Kell shrugged the new coat on and tucked the letters deep into one of the pockets (they were lined with softened wool instead of silk), blew out a plume of warm breath, and marked the icy wall with the blood from his hand. But then, as he was reaching for the cord of tokens around his neck, something tugged at his attention. He paused and looked around, considering the garden. He was alone, truly alone, and he found himself wanting to savor it. Aside from one trip north when he and Rhy were boys, this was the farthest Kell ever strayed from the city. He’d always been watched, but he’d felt more confined in the past four months than in the nearly twenty years he’d served the crown. Kell used to feel like a possession. Now he felt like a prisoner.

Perhaps he should have run when he’d had the chance.

You could still run, said a voice in his ear. It sounded suspiciously like Lila.

In the end, she had escaped. Could he? He didn’t have to run to another world. What if he simply … walked away? Away from the garden and the village, away from the city. He could take a coach, or a boat to the ocean, and then … what? How far would he make it with almost no money of his own and an eye that marked him as an Antari?

You could take what you need, said the voice.

It was a very big world. And he’d never even seen it.

If he stayed in Ames, he would eventually be found. And if he fled into Faro, or Vesk? The Faroans saw his eye as a mark of strength, nothing more, but Kell had heard his name paired with a Veskan word—crat’apillar. As if he alone held up the Arnesian empire. And if either empire got their hands on him …

Kell stared down at his blood-streaked hand. Saints, how could he actually consider running away?

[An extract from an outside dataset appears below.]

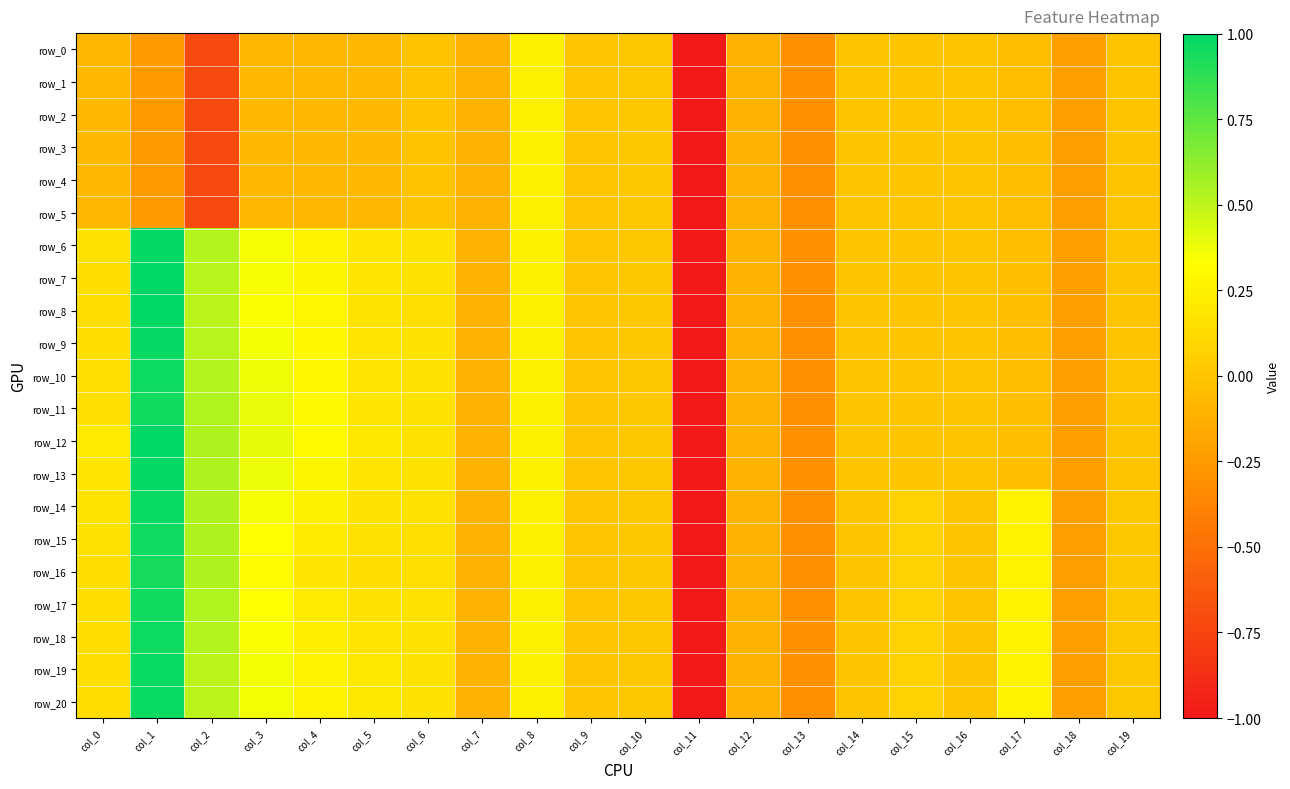

Which series has the largest total across all categories?

row_19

It was madness, the idea that he could—that he would—abandon his city. His king and queen. His brother. He’d betrayed them once—well, one crime, albeit committed many times—and it had nearly cost him everything. He wouldn’t forsake them again, no matter what restlessness had been awakened in him.

You could be free, insisted the voice.

But that was the thing. Kell would never be free. No matter how far he fled. He’d given up freedom with his life, when he handed it to Rhy.

“Enough,” he said aloud, silencing the doubts as he dug the proper cord out from under his collar and tugged it over his head. On the strap hung a copper coin, the face rubbed smooth from years of use. Enough, he thought, and then he brought his bloody hand to the garden wall. He had a job to do.

“As travars.”

Travel.

The world began to bend around the words and the blood and the magic, and Kell stepped forward, hoping to leave behind his troubles with his London, trade them for a few minutes with the king.